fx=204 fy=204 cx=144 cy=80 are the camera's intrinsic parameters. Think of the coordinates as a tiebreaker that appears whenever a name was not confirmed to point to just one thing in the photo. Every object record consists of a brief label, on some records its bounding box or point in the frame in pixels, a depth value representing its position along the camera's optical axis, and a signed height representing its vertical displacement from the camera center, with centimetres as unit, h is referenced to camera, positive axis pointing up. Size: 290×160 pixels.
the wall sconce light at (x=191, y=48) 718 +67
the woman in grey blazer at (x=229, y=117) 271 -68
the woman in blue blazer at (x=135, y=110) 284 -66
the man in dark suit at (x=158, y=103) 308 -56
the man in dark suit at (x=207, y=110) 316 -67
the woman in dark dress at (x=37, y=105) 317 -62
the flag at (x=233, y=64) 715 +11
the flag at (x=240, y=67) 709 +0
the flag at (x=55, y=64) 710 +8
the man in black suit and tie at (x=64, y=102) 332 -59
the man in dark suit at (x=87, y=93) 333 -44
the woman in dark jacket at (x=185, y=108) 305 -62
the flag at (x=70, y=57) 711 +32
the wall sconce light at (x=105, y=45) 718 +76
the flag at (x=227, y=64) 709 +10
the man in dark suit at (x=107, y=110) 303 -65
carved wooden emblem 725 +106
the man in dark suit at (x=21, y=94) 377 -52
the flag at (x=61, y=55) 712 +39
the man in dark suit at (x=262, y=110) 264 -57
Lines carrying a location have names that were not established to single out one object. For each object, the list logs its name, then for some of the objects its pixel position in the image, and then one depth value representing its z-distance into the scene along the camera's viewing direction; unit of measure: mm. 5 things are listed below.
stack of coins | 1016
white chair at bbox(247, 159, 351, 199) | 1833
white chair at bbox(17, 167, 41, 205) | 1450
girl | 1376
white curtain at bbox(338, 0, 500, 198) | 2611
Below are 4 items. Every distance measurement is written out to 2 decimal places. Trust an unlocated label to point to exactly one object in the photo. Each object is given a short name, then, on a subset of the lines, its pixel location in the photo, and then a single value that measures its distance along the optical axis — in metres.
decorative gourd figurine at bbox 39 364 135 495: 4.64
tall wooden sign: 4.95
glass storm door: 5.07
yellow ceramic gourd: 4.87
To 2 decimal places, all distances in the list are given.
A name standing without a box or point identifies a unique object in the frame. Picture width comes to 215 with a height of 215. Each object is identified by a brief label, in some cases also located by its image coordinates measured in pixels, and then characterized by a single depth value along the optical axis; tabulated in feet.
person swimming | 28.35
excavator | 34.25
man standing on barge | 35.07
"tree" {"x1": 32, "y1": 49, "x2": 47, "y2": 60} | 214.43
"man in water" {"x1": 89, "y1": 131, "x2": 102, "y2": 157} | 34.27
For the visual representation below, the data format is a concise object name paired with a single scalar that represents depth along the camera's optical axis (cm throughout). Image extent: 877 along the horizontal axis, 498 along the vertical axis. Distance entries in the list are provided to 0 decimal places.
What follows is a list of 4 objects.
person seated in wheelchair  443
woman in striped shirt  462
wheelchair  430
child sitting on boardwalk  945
....
Work required — The response must contain every line from the listing above in which the string "objects" appears.

Problem solution —
Lines carrying a location have names that were not established to single out one object. For each object, the list logs its name, then for some of the objects its pixel position in the image, and then one depth value representing its z-distance into the scene along the camera's viewing direction; unit of measure: mm. 5 things are listed below.
What follows is a list of 4 objects.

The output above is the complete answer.